» **Source excerpt**:
** START **
Machine Learning Chemistry - step 0.

Installation:

there's no installation to do, just pull the repo. git pull ...

The scripts should be automatically able to run, provided that all the dependencies are satisfied. Requirements depends on your machine but are easy_installable with pip install. e.g: pip install scipy numpy sklearn.

Usage:

Passing a list of molecules in smiles format to the script named common_fragments.py will generate an output stat file. The fragments listed in the stat file are sorted from the less common to the most common. The number of molecules to use to produce the fragments is set on line 85 of common_fragments.py

e.g:

python ./common_fragments.py 10000_smiles smarts_file.txt stat_file_num_of_frags.tsv

Passing the stat file, and a list of molecules to weight_bonds.py and krankemall_to_json.py will output a smiles with atom indexed according to their TF-IDF score, or produce a json file containing those informations. Use weight_bonds.py to process one single molecule, or use krankemall_to_json.py to batch process multiple files.

e.g: ./weight_bonds.py smarts_stats_400.txt 10000 "OCCO"

e.g: python krankemall_to_json.py smarts_stats_2000.tsv (wc -l smarts_stats_2000.tsv | cut -f 4 -d " " ) bottom_200_mols_from_the_random_1000_from_our_db.txt bottom_200_mols_from_the_random_1000_from_our_db_2k.json

The json file can subsequently used to color the bonds of a list of molecules, using the colorer software, you can find here.

The english_segmentation folder contains scripts to perform the same segmentation on top of english words.

Further examples can be found in the Makefile. Images and material for the paper are available in the assets folder.

FAQ:

How is the frequncy (or probability) vs. rank plot is created (the one that shows English = chemistry). Pls explain step by step, define all terms used etc -- for non specialists pls ?

chemistry:

We randomly select 100,000 molecules from a chemical database: 10, 30, 60, 100, 200, 400, 1000, and 2000 of those are randomly selected. Those are the "corpus".
		- those are combined to create the "fragment dictionary". The molecules are combined in the following way: 
		  for each molecule in the corpus
		  	for eachother molecule remaining
				the two are compared to find the MCS. This means that the two graph representations of the molecules are superposed and the largest common substructure is selected. (I.e. every atom and bond is identical in both structures.)
** END **
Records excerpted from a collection
** START **
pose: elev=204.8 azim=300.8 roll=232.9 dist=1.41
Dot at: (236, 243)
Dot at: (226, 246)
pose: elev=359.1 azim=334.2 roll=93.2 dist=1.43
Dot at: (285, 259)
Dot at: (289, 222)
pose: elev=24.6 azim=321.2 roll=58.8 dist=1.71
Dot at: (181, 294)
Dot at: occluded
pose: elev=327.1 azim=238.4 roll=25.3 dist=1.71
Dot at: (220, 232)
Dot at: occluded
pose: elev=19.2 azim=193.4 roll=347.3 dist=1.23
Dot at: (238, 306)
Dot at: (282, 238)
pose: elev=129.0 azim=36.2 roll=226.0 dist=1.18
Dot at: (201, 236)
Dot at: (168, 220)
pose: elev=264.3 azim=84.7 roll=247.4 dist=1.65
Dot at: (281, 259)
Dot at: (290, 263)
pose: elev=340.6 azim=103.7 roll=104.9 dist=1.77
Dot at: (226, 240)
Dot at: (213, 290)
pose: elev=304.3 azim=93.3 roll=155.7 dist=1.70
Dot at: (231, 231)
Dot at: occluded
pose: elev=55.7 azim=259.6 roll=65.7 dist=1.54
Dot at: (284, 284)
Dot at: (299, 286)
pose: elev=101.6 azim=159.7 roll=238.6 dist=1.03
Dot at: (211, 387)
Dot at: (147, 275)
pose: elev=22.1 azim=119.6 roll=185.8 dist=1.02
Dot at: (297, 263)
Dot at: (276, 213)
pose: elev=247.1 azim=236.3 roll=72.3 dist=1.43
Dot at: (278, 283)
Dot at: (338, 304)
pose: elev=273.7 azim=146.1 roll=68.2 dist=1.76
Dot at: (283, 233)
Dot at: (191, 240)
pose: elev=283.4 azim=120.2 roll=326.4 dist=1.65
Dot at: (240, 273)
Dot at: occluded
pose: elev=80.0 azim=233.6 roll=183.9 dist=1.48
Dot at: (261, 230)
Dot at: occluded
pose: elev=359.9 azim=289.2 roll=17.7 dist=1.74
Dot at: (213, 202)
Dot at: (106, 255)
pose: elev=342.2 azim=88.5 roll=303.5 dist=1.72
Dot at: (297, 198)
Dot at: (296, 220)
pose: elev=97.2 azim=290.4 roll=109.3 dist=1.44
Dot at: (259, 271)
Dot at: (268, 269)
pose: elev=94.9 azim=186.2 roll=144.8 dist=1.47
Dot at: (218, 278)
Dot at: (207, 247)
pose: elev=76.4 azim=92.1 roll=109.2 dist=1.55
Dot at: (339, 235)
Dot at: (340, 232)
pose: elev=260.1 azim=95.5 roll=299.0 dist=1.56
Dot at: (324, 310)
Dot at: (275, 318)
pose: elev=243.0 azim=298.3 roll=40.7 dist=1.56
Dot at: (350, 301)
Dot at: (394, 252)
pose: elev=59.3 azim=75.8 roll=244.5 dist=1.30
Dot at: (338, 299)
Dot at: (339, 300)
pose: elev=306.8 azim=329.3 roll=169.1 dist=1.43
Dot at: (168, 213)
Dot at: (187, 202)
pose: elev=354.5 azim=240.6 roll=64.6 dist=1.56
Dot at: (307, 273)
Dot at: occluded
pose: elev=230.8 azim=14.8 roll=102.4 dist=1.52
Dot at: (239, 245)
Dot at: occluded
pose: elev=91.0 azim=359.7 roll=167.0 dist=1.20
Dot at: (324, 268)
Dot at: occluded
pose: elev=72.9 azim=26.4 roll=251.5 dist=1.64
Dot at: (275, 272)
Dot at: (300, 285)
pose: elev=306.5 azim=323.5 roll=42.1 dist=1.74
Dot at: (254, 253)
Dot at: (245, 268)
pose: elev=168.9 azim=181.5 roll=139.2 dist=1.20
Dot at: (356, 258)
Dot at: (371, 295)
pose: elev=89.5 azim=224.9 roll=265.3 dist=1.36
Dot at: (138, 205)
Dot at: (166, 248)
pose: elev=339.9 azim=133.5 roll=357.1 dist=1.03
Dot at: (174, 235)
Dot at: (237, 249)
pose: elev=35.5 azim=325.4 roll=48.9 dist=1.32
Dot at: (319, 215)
** END **
» **Short exercise 1**: According to the machine learning chemistry page, which line of common_fragments.py sets the number of molecules used to produce the fragments?
» **Short exercise 2**: Reproduce the passage of the machine learning chemistry page from "e.g: python krankemall_to_json.py" to "specialists pls ?".

» **Task result 1**: Line 85.

» **Task result 2**:
e.g: python krankemall_to_json.py smarts_stats_2000.tsv (wc -l smarts_stats_2000.tsv | cut -f 4 -d " " ) bottom_200_mols_from_the_random_1000_from_our_db.txt bottom_200_mols_from_the_random_1000_from_our_db_2k.json

The json file can subsequently used to color the bonds of a list of molecules, using the colorer software, you can find here.

The english_segmentation folder contains scripts to perform the same segmentation on top of english words.

Further examples can be found in the Makefile. Images and material for the paper are available in the assets folder.

FAQ:

How is the frequncy (or probability) vs. rank plot is created (the one that shows English = chemistry). Pls explain step by step, define all terms used etc -- for non specialists pls ?